A semantic view is a database object that sits on top of your raw tables and defines business metrics and dimensions in one governed place. Instead of every analyst writing their own SUM(revenue) query and hoping the numbers agree, the warehouse stores the definition once and everyone queries the same source of truth.

How warehouses implement them

Snowflake calls them semantic views. You create one with CREATE SEMANTIC VIEW, declaring measures, dimensions, and relationships over your physical tables. The view generates SQL at query time based on which fields are requested.

Databricks calls them metric views. You define them with CREATE METRIC VIEW, listing metrics (with aggregation functions) and dimensions. The concept is the same: a single definition that produces consistent numbers across queries.

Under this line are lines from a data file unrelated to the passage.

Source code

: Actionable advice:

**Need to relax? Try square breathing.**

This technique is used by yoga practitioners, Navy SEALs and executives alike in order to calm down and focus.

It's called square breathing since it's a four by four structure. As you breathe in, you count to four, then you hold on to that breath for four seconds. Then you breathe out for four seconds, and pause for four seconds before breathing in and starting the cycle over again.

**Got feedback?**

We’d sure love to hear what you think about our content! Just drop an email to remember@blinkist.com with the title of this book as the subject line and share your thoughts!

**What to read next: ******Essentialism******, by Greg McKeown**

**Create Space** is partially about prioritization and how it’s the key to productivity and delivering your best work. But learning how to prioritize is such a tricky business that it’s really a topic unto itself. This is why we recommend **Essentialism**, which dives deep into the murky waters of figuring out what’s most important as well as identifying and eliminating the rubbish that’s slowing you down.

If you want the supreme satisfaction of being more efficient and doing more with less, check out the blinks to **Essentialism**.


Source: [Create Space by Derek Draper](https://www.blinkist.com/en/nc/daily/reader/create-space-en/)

Both approaches share a goal: make business metrics self-service and trustworthy by centralizing the logic in the warehouse.

Where Semolina fits

Semolina mirrors your warehouse semantic views as typed Python models. Each model is a Python class with Metric and Dimension fields that correspond to the measures and dimensions defined in your warehouse. A third field type, Fact, lets you mark raw event-level numerics separately from categorical dimensions – see How to define models.

This gives you:

  • IDE autocomplete on field names (no more guessing column names in raw SQL)

  • Type safety at the model level (metrics and dimensions are distinct types)

  • Backend-agnostic queries – write once, run against Snowflake or Databricks by changing the connection config

Semolina does not replace your warehouse definitions. It reads from them. You define the semantic view in Snowflake or Databricks, then create a matching Semolina model in Python. The codegen CLI can generate these models for you.